» Document text:
·····

Earlier comments that refered to Proton Torpedos as directed nukes in the megaton range are not quite accurate. Yes, they are nukes, they may even be directed, but they are not megaton range nukes. They are used as air to air missiles in dogfights, and in surface engagements a single proton torpedo is enough to destroy a single warehouse. That the particular raid that I am thinking of was a precision strike against a bacta refinery that resulted in nearly zero civilian casualties and minimal collateral damage, and several proton torpedoes were launched against ground targets during this raid.

I'm gonna refer you to this page on proton torpedoes for simplicity's sake.

I feel that the weapons that SW uses are more powerful than those used by the Covenant. A Stortrooper's E11 carries enough charge for 100 rounds, and enough gas for 500 rounds. The 100 rounds is for firepower capable of penetrating light armor, such as that worn by stormtroopers. For unarmored humans, a lower power setting is sufficient, allowing the blaster to use more shots. We also know that blaster pistols can vaporize a human-sized lifeform (from the Tales From the New Republic book), but this obviously uses more power. And of course, stormtroopers carry plenty of spare power packs and gas cartridges into battle. The max range of the weapon is 300 meters. Which isn't bad for a carbine. I'd love to get some documentation on the range of their assault rifles, like the ones seen briefly in ANH and for a split second in ROTJ. All stortroopers are equiped with NBC sealed suits of armor, that can also withstand a vacuume. Only for twenty minutes though. As seen in ANH when the Falcon is tractored into the hangar bay, stormtroopers can wear air packs to allow them to stay in vacuum for extended periods, but specialized armor is needed for any dedicated space mission. The standard issue thermal detonator for the Galacic Empire has a lethal radius of 5 meters, with more powerful ones with a lethal radius of 20 or even up to 100 meters. The really big thermal detonators are usually fired like rifle grenades or from mortars. Can you imagine trying to throw one of those and then running away before it blows up? The only thing that the plasma grenade has over this is that it sticks to organic targets. Imperial proton grenades, seen in ROTJ when the rebels sabotage the shield generator, are magnetic. Imperials also have standard fragmentation grenades, nerve gas grenades, glop grenades (they shoot an incredibly thick, sticky substance everywhere, gluing things instantly on contact. Handy for taking a room full of prisoners alive, assuming they don't suffocate first.), incendiary grenades, cryoban grenades (useful more for putting out fires than as weapons, but they can have lethal effects), and a crapload of other grenades.

·····

» Objective a: Echo the Star Wars weapons post back word for word.

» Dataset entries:
·····

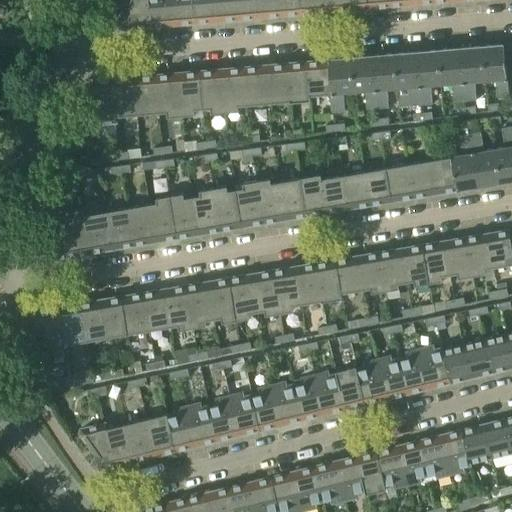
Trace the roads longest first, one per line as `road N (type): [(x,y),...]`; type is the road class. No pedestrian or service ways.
road 1 (residential): [(511,203),(14,286),(12,243),(70,50)]
road 2 (residential): [(74,497),(511,390)]
road 3 (residential): [(511,18),(70,50)]
road 4 (tertiary): [(0,400),(74,497)]
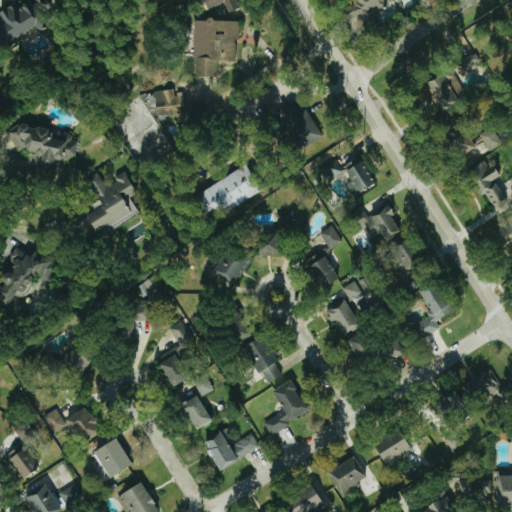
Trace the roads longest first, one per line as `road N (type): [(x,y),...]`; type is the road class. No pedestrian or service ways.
road 1 (tertiary): [(296,0),(511,336)]
road 2 (residential): [(210,511),(503,322)]
road 3 (residential): [(350,81),(468,0)]
road 4 (residential): [(354,418),(283,310)]
road 5 (residential): [(136,404),(201,511)]
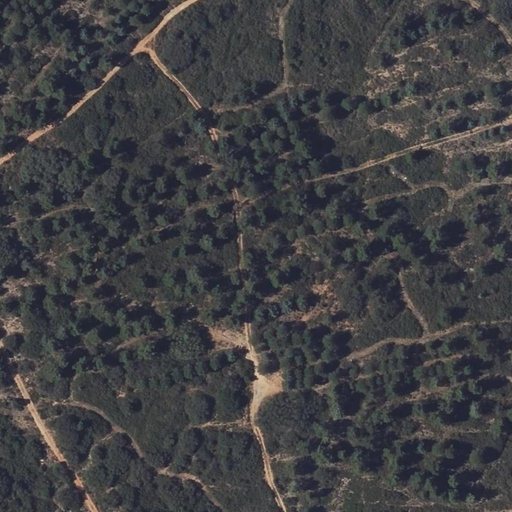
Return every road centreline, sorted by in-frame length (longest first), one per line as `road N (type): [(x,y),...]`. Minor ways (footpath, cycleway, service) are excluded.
road 1 (track): [(283,511),(254,425),(226,164),(213,128),(139,41)]
road 2 (track): [(0,164),(193,0)]
road 3 (track): [(0,349),(95,511)]
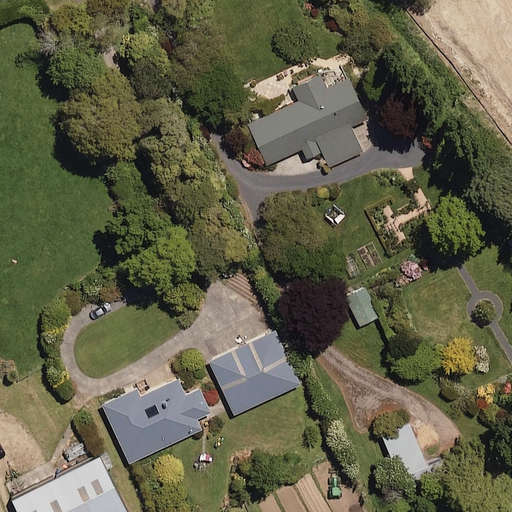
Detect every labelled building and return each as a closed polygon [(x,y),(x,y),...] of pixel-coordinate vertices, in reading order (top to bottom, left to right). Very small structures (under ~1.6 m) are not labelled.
[(511,54),(511,34),(487,0),(426,0),(482,76),(511,54)] [(324,82),(318,69),(291,80),(298,96),(248,118),(266,158),(301,143),(305,152),(319,146),(326,162),(361,147),(349,119),(365,112),(348,72),(324,82)] [(299,377),(274,324),(207,355),(233,408),(299,377)] [(184,389),(176,372),(138,390),(134,383),(101,398),(128,456),(200,423),(195,412),(209,406),(198,382),(184,389)] [(421,454),(407,417),(379,427),(393,464),(421,454)] [(109,511),(125,504),(97,449),(11,492),(20,511),(109,511)]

·····

» Objective b: Reproduce the listing from its start through the line with "road 4 (tertiary): [(0,400),(74,497)]", substituting "walking" for "pedestrian" and changing nothing else. Omit the pictures.

» Written solution a:
Earlier comments that refered to Proton Torpedos as directed nukes in the megaton range are not quite accurate. Yes, they are nukes, they may even be directed, but they are not megaton range nukes. They are used as air to air missiles in dogfights, and in surface engagements a single proton torpedo is enough to destroy a single warehouse. That the particular raid that I am thinking of was a precision strike against a bacta refinery that resulted in nearly zero civilian casualties and minimal collateral damage, and several proton torpedoes were launched against ground targets during this raid.

I'm gonna refer you to this page on proton torpedoes for simplicity's sake.

I feel that the weapons that SW uses are more powerful than those used by the Covenant. A Stortrooper's E11 carries enough charge for 100 rounds, and enough gas for 500 rounds. The 100 rounds is for firepower capable of penetrating light armor, such as that worn by stormtroopers. For unarmored humans, a lower power setting is sufficient, allowing the blaster to use more shots. We also know that blaster pistols can vaporize a human-sized lifeform (from the Tales From the New Republic book), but this obviously uses more power. And of course, stormtroopers carry plenty of spare power packs and gas cartridges into battle. The max range of the weapon is 300 meters. Which isn't bad for a carbine. I'd love to get some documentation on the range of their assault rifles, like the ones seen briefly in ANH and for a split second in ROTJ. All stortroopers are equiped with NBC sealed suits of armor, that can also withstand a vacuume. Only for twenty minutes though. As seen in ANH when the Falcon is tractored into the hangar bay, stormtroopers can wear air packs to allow them to stay in vacuum for extended periods, but specialized armor is needed for any dedicated space mission. The standard issue thermal detonator for the Galacic Empire has a lethal radius of 5 meters, with more powerful ones with a lethal radius of 20 or even up to 100 meters. The really big thermal detonators are usually fired like rifle grenades or from mortars. Can you imagine trying to throw one of those and then running away before it blows up? The only thing that the plasma grenade has over this is that it sticks to organic targets. Imperial proton grenades, seen in ROTJ when the rebels sabotage the shield generator, are magnetic. Imperials also have standard fragmentation grenades, nerve gas grenades, glop grenades (they shoot an incredibly thick, sticky substance everywhere, gluing things instantly on contact. Handy for taking a room full of prisoners alive, assuming they don't suffocate first.), incendiary grenades, cryoban grenades (useful more for putting out fires than as weapons, but they can have lethal effects), and a crapload of other grenades.

» Written solution b:
Trace the roads longest first, one per line as `road N (type): [(x,y),...]`; type is the road class. No walking or service ways.
road 1 (residential): [(511,203),(14,286),(12,243),(70,50)]
road 2 (residential): [(74,497),(511,390)]
road 3 (residential): [(511,18),(70,50)]
road 4 (tertiary): [(0,400),(74,497)]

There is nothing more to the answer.